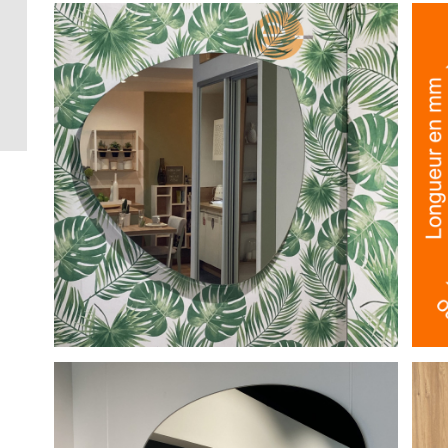
Crédence 
standard
Crédence 
ACCESSOI
CRÉDENC
Accessoir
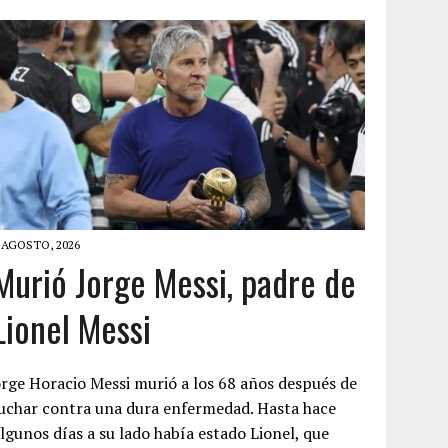
 AGOSTO, 2026
Murió Jorge Messi, padre de
Lionel Messi
rge Horacio Messi murió a los 68 años después de
uchar contra una dura enfermedad. Hasta hace
lgunos días a su lado había estado Lionel, que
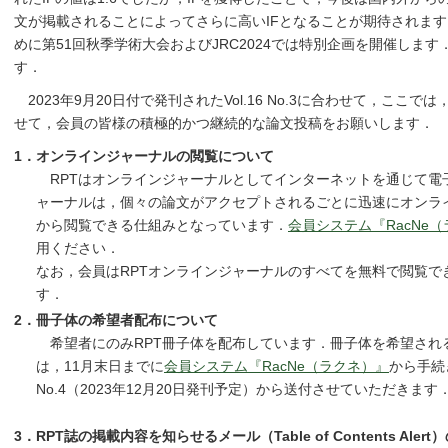
文が掲載されることによってさらに高いIFとなることが期待されます
めに第51回秋季学術大会およびJRC2024では特別企画を開催しま
す．
2023年9月20日付で発刊されたVol.16 No.3に合わせて，ここ
せて，会員の皆様の積極的かつ継続的な論文投稿をお願いします．
1．オンラインジャーナルの閲覧について
RPTはオンラインジャーナルとしてインターネットを通じて電
ャーナルは，個々の論文がアクセプトされるごとに迅速にオンラ
から閲覧できる仕組みとなっています．
会員システム『RacNe
用ください．
なお，会員はRPTオンラインジャーナルのすべてを無料で閲覧で
す．
2．冊子体の希望者配布について
希望者にのみRPT冊子体を配布しています．冊子体を希望され
は，11月末日までに
会員システム『RacNe（ラクネ）』
から手続き
No.4（2023年12月20日発刊予定）から送付させていただきます
3．RPT誌の掲載内容を知らせるメール（Table of Contents Ale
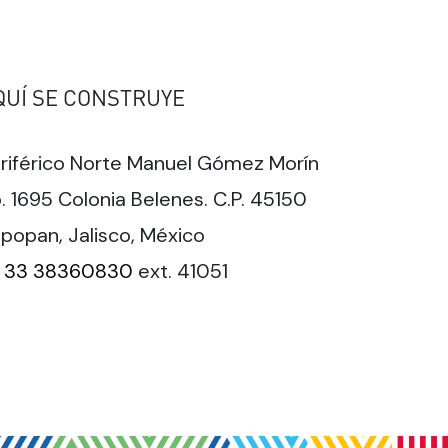
QUÍ SE CONSTRUYE
riférico Norte Manuel Gómez Morín
. 1695 Colonia Belenes. C.P. 45150
popan, Jalisco, México
33 38360830
ext. 41051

——

* [Instructions to follow]: Each line of the listing that includes the word "Messi" should be copied out.

* [Written response]:
Murió Jorge Messi, padre de
Lionel Messi
rge Horacio Messi murió a los 68 años después de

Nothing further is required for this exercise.